L. Frank & Co. (Loubat Frank) rented out the warehouse from 1988 to 1997. A lack of maintenance and a fire resulted in major damage and the building was sold at auction to Invest-Rich, LLC, which began to rebuild and to attract tenants interested in the conservation and creative arts to what was then call the Egg Building.
In May 2001, Esther Dyer bought the building and symbolically renamed it ArtEgg Studios to demonstrate her commitment to the building’s history, her love of the Arts, and New Orleans’s cultural heritage.
The warehouse quickly became a flagship for artists, collectors, artesans and nonprofits who were interested in the evolving community and building’s design. On the firs floor, the concrete structure and coolers had been well-suited to keeping produce fresh, so too did the first floor adapt well for arts storage, collections, workshops for craftsmen, and creative endeavors. With its panoramic windows and great light, the second floor is an ideal work environment for artists, conservators, nonprofits and creative people.
Like much of New Orleans, ArtEgg Studios was severely damaged by Hurricane Katrina. Her forceful winds tore open the roof like that of the Super Dome’s, located only 7 blocks away and floodwaters were up to 12” in the building. Unlike its neighbors, ArtEgg’s first floor is 8’ above street level. Yet without its protective roof, the old tongue and groove floors suffered major damage as did the interior walls. The stalwart concrete structure and the exterior walls remained intact.
To immediately help the community, ArtEgg Studios housed more than 170 Common Ground volunteers and students on a “different kind of spring break,” becoming a hub for Post-Katrina Relief efforts. Volunteers helped to gut ArtEgg as they staged work efforts for the Ninth Ward.
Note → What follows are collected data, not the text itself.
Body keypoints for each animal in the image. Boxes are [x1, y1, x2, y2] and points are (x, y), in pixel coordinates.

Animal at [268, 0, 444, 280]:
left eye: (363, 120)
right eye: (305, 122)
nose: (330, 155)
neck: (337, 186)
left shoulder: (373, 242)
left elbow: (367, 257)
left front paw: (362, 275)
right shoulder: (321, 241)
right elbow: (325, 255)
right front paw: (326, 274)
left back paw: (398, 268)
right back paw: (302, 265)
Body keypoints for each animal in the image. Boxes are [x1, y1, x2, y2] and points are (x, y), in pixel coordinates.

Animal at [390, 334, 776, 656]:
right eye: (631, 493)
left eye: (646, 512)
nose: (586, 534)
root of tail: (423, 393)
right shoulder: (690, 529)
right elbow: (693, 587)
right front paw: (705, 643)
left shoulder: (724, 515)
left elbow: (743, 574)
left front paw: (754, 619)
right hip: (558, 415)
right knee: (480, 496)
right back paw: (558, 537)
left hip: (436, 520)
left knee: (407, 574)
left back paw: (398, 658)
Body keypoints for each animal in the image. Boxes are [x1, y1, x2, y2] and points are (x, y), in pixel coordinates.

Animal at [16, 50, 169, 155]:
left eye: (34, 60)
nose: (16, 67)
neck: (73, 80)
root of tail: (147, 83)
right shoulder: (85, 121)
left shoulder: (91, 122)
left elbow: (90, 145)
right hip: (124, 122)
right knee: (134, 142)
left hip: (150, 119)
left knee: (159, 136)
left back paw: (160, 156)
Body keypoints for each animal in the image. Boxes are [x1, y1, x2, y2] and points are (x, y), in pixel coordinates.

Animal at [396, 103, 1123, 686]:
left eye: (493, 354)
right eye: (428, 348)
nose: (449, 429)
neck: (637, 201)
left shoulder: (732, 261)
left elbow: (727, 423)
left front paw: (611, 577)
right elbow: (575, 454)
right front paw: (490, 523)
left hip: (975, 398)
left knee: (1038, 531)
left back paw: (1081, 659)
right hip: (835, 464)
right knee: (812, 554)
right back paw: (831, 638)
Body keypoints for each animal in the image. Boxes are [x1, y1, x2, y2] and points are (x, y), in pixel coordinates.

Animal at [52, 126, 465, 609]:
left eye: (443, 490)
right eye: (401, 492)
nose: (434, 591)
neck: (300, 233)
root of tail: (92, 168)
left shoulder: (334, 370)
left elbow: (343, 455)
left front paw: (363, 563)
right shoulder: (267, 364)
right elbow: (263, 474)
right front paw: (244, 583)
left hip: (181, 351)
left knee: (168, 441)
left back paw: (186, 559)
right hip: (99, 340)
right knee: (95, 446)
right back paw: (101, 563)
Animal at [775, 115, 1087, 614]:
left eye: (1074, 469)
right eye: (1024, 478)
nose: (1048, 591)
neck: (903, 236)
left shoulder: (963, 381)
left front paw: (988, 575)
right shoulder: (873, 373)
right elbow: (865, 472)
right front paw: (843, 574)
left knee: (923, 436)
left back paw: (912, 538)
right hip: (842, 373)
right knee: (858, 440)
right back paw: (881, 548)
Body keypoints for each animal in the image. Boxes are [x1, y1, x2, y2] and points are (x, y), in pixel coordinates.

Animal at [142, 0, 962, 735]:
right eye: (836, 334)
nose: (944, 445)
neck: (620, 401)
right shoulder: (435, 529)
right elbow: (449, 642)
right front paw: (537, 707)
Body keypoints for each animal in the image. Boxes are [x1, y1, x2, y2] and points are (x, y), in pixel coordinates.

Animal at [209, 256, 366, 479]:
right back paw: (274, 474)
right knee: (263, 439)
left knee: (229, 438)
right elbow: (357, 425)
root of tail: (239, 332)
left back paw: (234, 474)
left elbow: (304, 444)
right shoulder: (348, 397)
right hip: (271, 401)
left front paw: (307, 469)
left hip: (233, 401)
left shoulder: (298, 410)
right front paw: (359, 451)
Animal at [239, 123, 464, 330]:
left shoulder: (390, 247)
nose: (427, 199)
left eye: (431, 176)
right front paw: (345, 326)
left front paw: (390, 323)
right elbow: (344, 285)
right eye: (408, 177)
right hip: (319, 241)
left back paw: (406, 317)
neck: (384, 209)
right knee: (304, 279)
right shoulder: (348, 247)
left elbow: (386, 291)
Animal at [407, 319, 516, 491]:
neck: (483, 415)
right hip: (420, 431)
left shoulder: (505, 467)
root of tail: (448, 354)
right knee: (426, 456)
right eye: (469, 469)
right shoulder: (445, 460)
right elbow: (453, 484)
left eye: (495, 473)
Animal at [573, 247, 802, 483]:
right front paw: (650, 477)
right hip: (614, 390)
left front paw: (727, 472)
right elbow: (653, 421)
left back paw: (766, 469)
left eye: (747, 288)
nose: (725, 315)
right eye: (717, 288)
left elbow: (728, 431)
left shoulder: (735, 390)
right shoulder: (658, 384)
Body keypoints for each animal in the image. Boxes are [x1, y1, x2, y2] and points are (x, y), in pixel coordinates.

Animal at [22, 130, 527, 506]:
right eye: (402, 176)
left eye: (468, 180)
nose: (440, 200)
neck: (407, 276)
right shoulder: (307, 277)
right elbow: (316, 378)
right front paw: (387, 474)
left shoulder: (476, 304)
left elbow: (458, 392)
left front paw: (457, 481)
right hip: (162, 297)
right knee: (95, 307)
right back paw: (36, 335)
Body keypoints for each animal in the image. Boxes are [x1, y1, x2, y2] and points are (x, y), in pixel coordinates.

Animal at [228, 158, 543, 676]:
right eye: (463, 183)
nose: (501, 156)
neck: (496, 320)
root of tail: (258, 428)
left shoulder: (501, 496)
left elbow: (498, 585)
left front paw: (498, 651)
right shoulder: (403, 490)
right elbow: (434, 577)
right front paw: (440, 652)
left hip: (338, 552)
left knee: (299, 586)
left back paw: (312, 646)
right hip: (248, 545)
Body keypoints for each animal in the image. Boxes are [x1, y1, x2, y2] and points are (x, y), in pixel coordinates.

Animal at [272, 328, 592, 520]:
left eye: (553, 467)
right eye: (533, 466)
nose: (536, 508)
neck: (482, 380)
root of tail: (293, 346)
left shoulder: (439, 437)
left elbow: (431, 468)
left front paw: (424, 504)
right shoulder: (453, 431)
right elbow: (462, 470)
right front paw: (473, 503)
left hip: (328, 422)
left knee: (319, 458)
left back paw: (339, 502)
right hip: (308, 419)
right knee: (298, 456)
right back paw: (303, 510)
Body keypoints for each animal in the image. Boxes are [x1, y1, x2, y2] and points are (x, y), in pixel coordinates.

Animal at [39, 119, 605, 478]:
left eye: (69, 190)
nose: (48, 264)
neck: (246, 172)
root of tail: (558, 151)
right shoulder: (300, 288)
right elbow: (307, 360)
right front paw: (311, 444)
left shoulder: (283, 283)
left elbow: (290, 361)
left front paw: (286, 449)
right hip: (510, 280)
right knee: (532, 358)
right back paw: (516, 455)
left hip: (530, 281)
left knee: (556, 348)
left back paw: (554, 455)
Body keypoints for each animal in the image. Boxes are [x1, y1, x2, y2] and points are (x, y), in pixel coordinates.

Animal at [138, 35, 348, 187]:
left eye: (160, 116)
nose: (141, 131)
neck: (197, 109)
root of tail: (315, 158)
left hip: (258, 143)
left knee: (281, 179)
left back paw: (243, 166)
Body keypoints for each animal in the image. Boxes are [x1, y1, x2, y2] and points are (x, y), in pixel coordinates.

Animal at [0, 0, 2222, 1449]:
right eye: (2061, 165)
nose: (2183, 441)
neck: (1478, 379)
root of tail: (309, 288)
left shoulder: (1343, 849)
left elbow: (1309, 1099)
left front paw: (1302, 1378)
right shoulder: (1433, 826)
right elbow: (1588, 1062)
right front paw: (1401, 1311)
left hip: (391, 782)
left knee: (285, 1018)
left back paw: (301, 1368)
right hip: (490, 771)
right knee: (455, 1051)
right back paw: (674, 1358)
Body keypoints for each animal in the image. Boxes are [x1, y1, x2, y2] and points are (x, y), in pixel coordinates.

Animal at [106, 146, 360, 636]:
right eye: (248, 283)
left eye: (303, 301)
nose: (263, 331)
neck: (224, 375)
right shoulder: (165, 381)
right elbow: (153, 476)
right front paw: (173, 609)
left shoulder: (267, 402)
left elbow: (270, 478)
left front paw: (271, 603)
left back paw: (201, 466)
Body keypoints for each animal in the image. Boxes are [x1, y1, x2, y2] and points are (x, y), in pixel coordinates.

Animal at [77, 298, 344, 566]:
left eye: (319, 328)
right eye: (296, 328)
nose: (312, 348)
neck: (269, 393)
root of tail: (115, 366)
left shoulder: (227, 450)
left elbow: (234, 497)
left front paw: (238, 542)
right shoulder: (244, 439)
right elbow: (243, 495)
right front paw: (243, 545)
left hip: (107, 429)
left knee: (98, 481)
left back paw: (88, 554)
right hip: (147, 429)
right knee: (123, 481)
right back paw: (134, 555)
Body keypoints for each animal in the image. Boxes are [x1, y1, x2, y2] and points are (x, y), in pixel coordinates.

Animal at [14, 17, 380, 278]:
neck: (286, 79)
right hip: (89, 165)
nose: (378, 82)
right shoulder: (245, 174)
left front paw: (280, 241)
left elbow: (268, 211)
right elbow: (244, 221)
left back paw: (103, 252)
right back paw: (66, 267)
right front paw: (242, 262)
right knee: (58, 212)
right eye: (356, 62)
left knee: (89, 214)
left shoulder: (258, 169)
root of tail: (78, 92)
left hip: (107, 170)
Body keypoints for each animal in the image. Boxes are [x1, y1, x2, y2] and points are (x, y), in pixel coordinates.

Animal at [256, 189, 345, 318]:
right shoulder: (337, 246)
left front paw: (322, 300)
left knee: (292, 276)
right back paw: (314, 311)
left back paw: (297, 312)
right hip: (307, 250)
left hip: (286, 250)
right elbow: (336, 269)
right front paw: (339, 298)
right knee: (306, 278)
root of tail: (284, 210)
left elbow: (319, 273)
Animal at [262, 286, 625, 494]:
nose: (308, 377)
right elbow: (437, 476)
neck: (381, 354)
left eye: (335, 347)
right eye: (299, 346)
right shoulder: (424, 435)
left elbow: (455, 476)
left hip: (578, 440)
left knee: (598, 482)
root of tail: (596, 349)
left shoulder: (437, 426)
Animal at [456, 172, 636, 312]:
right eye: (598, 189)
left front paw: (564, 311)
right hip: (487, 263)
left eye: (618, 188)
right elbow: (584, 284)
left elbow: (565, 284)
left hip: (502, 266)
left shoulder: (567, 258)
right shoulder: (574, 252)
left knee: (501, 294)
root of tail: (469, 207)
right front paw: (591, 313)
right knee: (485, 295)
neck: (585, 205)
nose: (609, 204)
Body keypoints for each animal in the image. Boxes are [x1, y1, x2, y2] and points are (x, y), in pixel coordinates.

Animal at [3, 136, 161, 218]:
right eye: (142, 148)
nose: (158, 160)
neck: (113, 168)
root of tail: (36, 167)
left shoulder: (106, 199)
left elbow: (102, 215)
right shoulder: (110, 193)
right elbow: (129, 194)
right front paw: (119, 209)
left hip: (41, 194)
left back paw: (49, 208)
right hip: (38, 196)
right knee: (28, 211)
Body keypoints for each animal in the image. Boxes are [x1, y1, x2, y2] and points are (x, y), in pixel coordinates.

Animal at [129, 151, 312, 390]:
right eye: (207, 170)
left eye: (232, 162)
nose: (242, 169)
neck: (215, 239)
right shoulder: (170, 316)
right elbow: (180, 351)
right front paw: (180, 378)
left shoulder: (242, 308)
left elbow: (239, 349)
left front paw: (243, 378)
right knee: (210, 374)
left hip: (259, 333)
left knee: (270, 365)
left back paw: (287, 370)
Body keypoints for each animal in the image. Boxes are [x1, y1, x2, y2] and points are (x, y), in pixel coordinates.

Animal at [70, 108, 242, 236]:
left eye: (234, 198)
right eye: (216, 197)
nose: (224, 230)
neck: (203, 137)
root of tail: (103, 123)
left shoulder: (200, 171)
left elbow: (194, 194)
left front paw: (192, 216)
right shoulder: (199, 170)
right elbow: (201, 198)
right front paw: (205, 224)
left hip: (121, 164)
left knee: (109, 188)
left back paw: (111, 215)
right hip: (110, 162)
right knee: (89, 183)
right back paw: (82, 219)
ArtEgg was rebuilt with sustainable design elements including: solar tracking skylights; water efficient fixtures; bamboo flooring; recycled glass and cork floors; solar water heating; homosote panels; on-demand heat and a/c. Some original tenants stayed throughout the rebuilding and were joined by new tenants in early 2007.
In February 2009, the South Broad Cultural District was approved with ArtEgg Studios as one of its anchors. ArtEgg Studios is a creative and dynamic space for artists, collectors, and community advocates. ArtEgg is dedicated to environmental and cultural sustainability. Now more than ever, our community is giving birth to new, creativity ideas and focused on preserving New Orleans’s arts and heritage, while applying methods that are most sound to the environment.
Since its inception, the ArtEgg warehouse has remained a symbol for rebuilding and renewal. “Everybody Loves a Good Egg remains our motto.”